Much time has been spent discussing the subject of user engagement lately as it becomes more and more obvious how much of a key role it plays in the current email marketing landscape. For your edification – a few recent related posts from the blogging world:
- Engagement: The New Frontier In Deliverability? – George Bilbery from Return Path weighs in
- How to attract customers, engage them & keep them coming back – backyard birding as a study in user engagement
- Email Marketing Today: Episode 29 – “Lessons learned from WWD New Rules of Consumer Engagement”
- How Engagement Metrics Influence Deliverability – key points
- User Engagement & Email Delivery – a few quick notes
- Using Personality To Help Drive Engagement – why it’s important to show you’re not a faceless corporation
- Future of deliverability: 1 – the role of user interaction (see also part 2)
- How Can Non-Profits Send More Engaging Email? – a new study with some interesting statistics
Twitter have in the past week or two made several important changes that I think are worth mentioning, particularly because of the launch of our new Share section. One thing that I noticed this morning (being one of the lucky 5% of users getting a sneak preview) was the new ability to set up lists (apologies for the link to a slightly out-of-date post, but there’s no more recent information available that I know of, yet) – which for me is a very cool feature I have long wished for.
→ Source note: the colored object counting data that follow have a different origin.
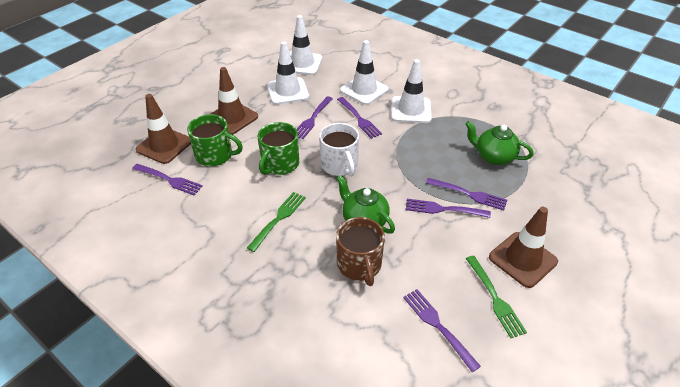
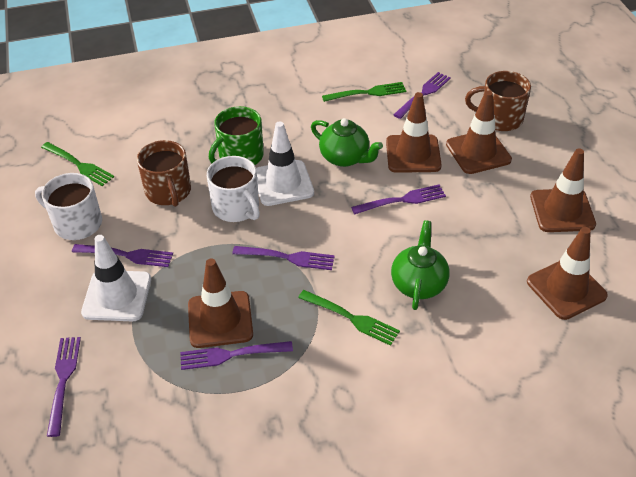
brown mug: [336,217,385,286] = 1 -> [137,140,191,207] [465,71,531,131] = 2
brown traffic cone: [136,94,191,164] [211,67,258,135] [489,207,558,288] = 3 -> [188,258,253,348] [386,92,442,173] [446,90,512,174] [527,227,608,320] [530,148,596,232] = 5
green fork: [247,192,306,252] [466,256,527,338] = 2 -> [41,142,114,186] [298,290,400,346] [322,82,406,102] = 3
green mug: [187,114,243,166] [258,122,299,175] = 2 -> [209,106,264,165] = 1
white mug: [319,123,359,176] = 1 -> [35,173,102,240] [207,156,260,222] = 2
white traffic cone: [267,41,309,105] [290,15,322,75] [340,40,389,105] [391,59,432,123] = 4 -> [81,235,151,321] [256,121,314,206] = 2

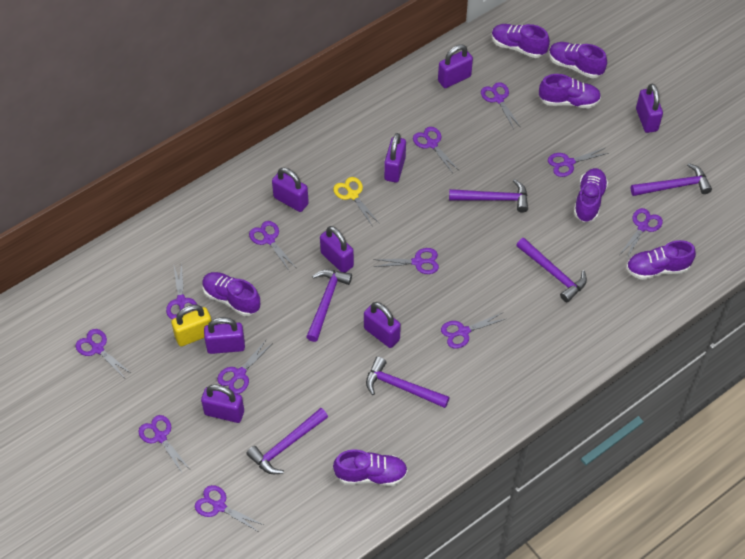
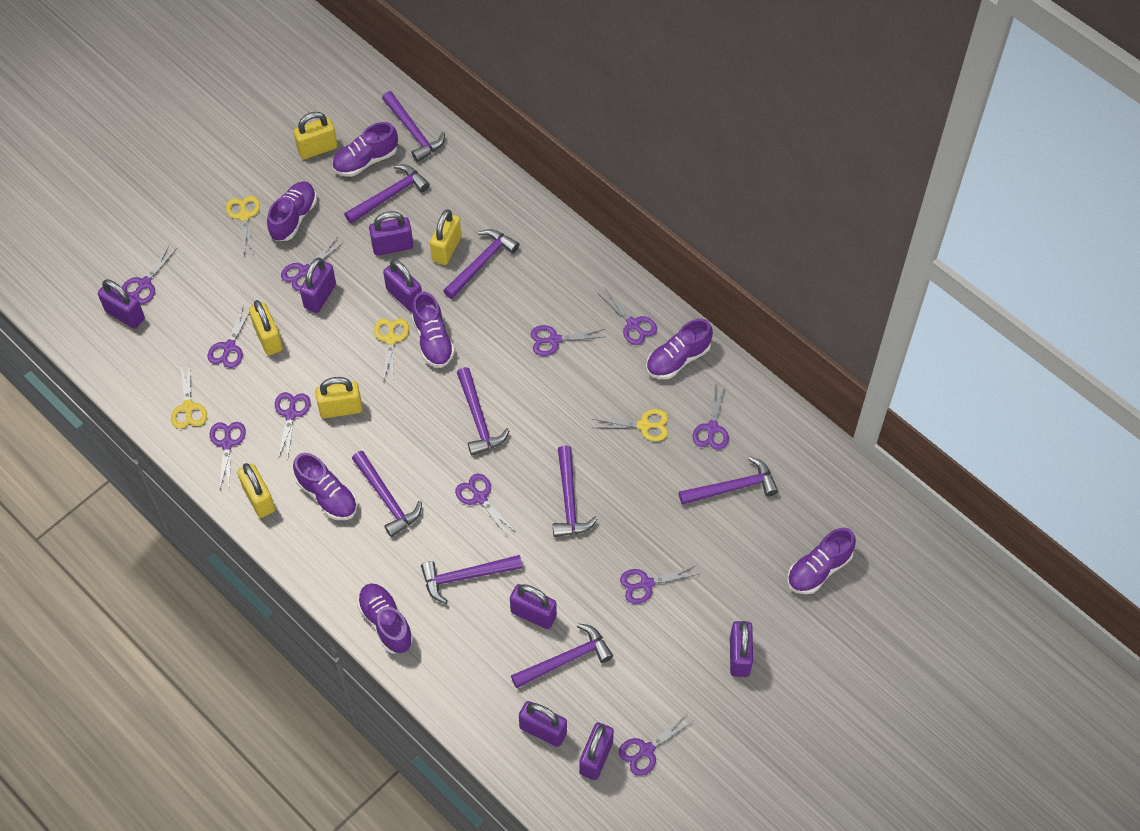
purple hammer: [246,408,328,474] [306,270,352,342] [366,357,450,408] [449,179,528,213] [516,238,587,302] [631,163,712,196] = 6 -> [344,165,430,224] [352,451,422,537] [382,91,445,162] [421,555,522,604] [443,229,519,299] [457,367,510,455] [511,623,613,688] [553,445,598,537] [679,456,778,505] = 9
purple scissors: [76,329,132,377] [138,415,190,473] [166,263,197,319] [195,485,264,532] [217,339,273,394] [249,221,295,272] [373,248,439,274] [413,127,460,173] [441,313,505,349] [481,82,521,129] [548,148,608,177] [620,208,663,258] = 12 -> [122,245,177,304] [208,304,249,368] [210,422,246,490] [275,392,311,459] [281,239,344,291] [455,474,517,538] [531,325,604,356] [599,288,657,345] [619,715,693,776] [620,565,701,604] [693,386,729,450] = 11
yellow padlock: [171,305,211,346] = 1 -> [237,463,275,518] [249,300,283,356] [293,112,338,159] [315,377,362,418] [430,210,461,265] = 5
yellow scissors: [333,177,379,227] = 1 -> [171,362,207,429] [226,196,260,257] [374,319,409,383] [593,409,668,441] = 4

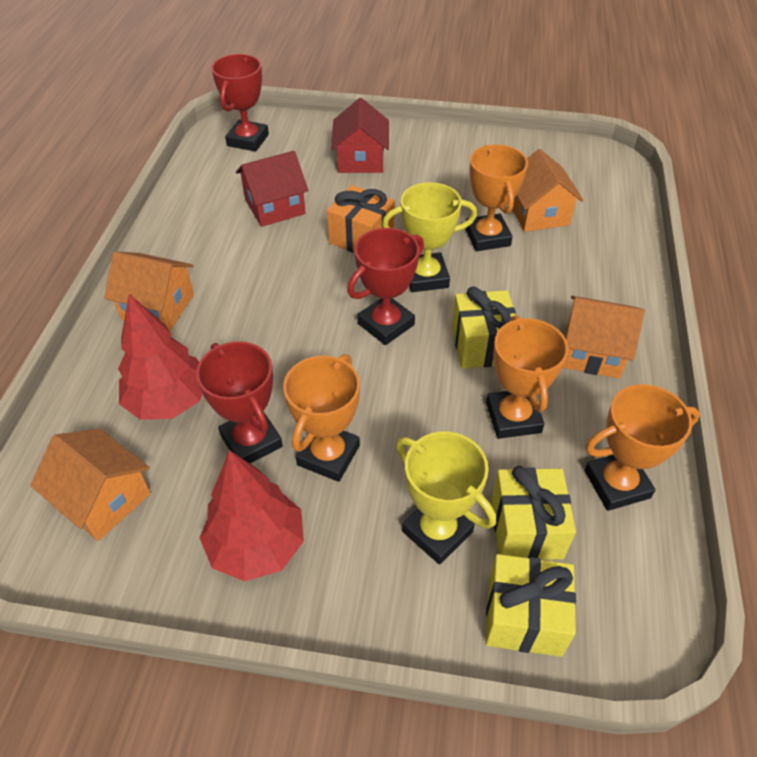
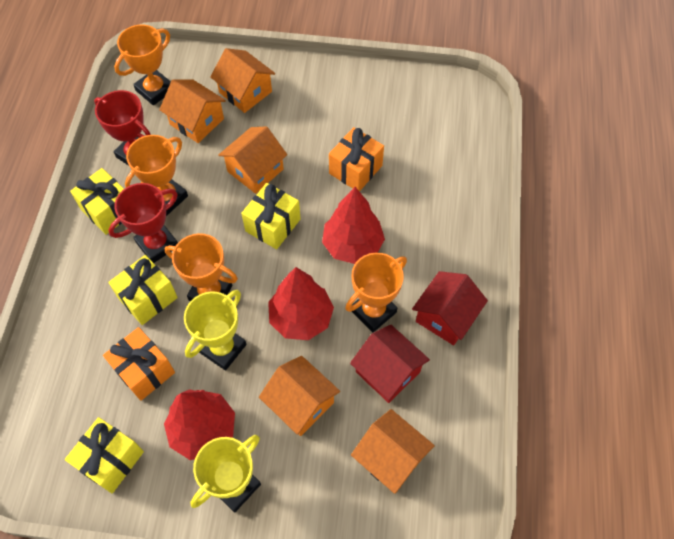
orange gift: [327,185,395,253] = 1 -> [103,327,175,401] [329,127,384,192] = 2
orange house: [30,429,151,541] [104,251,194,331] [512,149,584,232] [563,296,645,379] = 4 -> [159,79,226,143] [210,48,275,113] [218,126,287,194] [259,356,340,436] [351,409,435,494] = 5
red tree: [118,294,202,420] [200,450,304,581] = 2 -> [164,389,235,460] [268,267,334,340] [322,187,385,264] = 3
red trophy: [196,341,283,463] [211,54,269,152] [347,228,424,345] = 3 -> [94,90,151,165] [108,183,178,263] = 2
yellow gift: [452,287,516,369] [485,554,576,657] [491,466,576,560] = 3 -> [65,417,144,493] [70,168,124,235] [108,255,178,325] [241,183,301,249] = 4

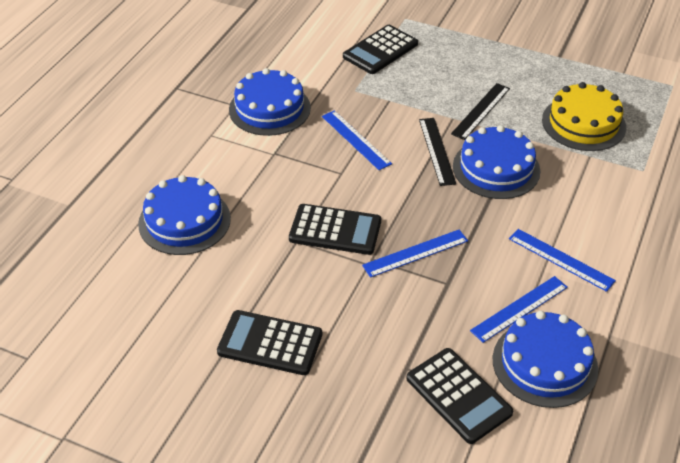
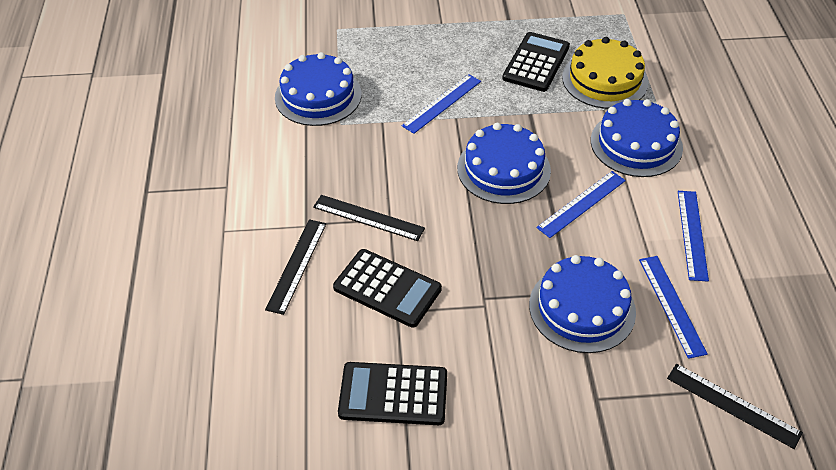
black calculator: [217,310,322,375] [289,204,381,255] [343,25,418,74] [406,348,513,444] = 4 -> [333,249,442,328] [338,362,447,425] [502,32,570,92] = 3
black ruler: [419,118,456,186] [451,83,510,140] = 2 -> [265,219,326,315] [313,195,425,241] [667,363,803,449] = 3

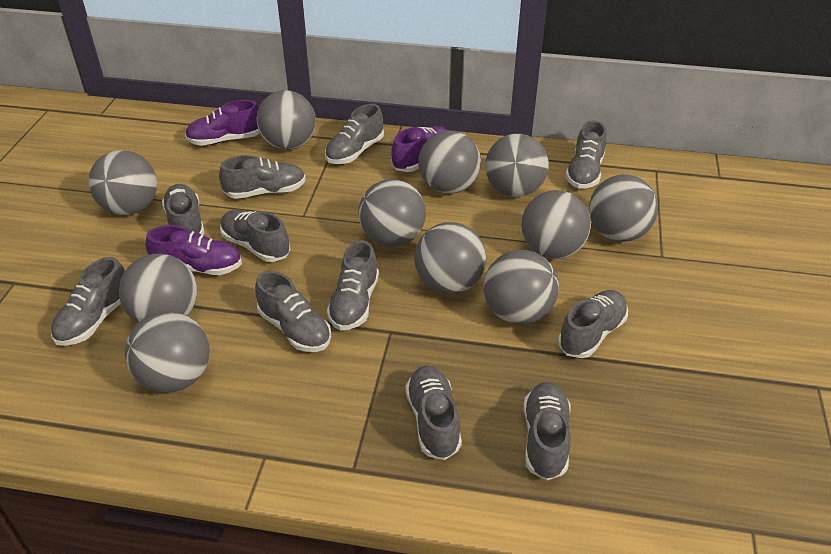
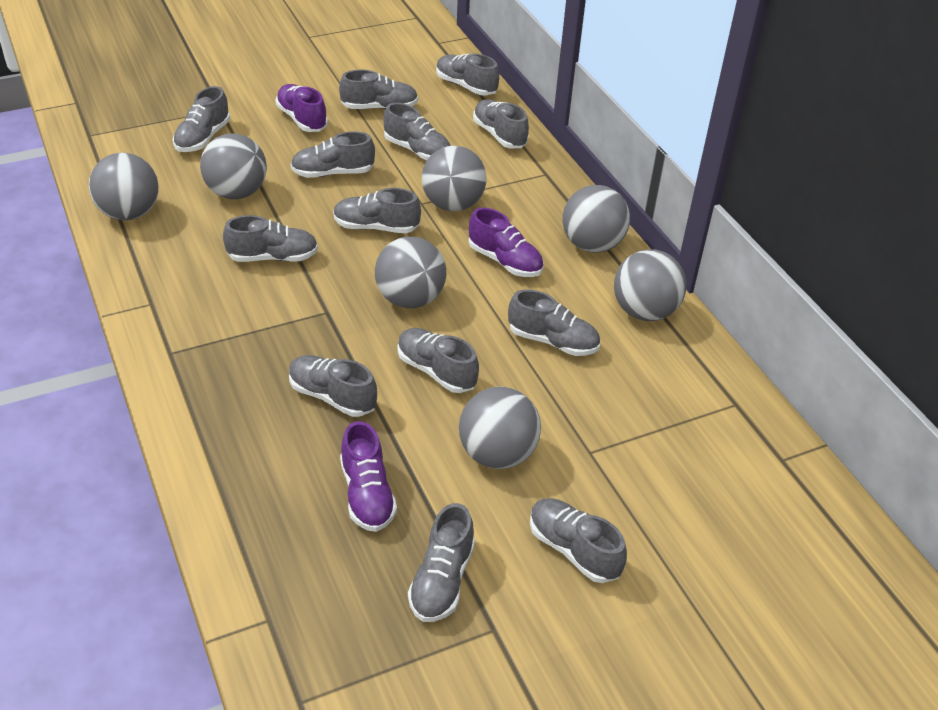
grey ball: [89,150,157,215] [119,254,197,323] [125,311,209,393] [257,90,316,150] [358,179,426,247] [415,222,486,294] [418,130,481,194] [483,250,559,324] [485,134,549,197] [521,190,591,259] [589,175,658,242] = 11 -> [89,153,159,221] [200,133,267,199] [375,237,446,308] [422,146,486,211] [459,387,541,469] [563,185,630,252] [614,249,686,321] = 7
grey shoe: [51,257,125,346] [162,184,205,235] [219,155,306,199] [220,210,290,262] [255,271,331,352] [325,104,384,164] [327,240,379,331] [406,366,462,460] [523,382,571,480] [558,290,628,358] [565,120,607,189] = 11 -> [173,86,230,152] [223,215,318,262] [289,355,377,417] [291,131,375,178] [333,188,421,233] [339,70,418,109] [384,103,451,161] [397,328,479,393] [408,503,475,622] [436,54,499,96] [473,99,529,148] [508,289,600,356] [530,498,627,583] = 13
Our own Mr Gareth Langston will be posting more about this later, so I’ll leave the details for him to describe.
Also, as many people are aware, Twitter searches will soon be incorporated into Google search results. What hasn’t been as widely discussed is Microsoft already have a Twitter search up and running – at least for part of the world (NB: I finally got it working by tweaking the URL). Finally, on a technical note, they’ve also introduced support for API versioning, which will allow the introduction of new features more easily than previously, and makes my developer side a happy little geek.
Special mention this week to Marketing Sherpa‘s recently announced 2010 Email Marketing Benchmark Report. It’s not free ($297 for the PDF-only version), but to whet your appetite there is a fairly large executive summary slash excerpt available (16 pages, including several pages for the index). The report itself contains research from 1,493 “real-life marketers” with a plethora of charts, tables, statistics, and advice totalling 283 pages of content: quite honestly the most comprehensive research on email marketing that I know of, especially when complemented by our very own UK email marketing benchmark report. Good stuff, Sherpa!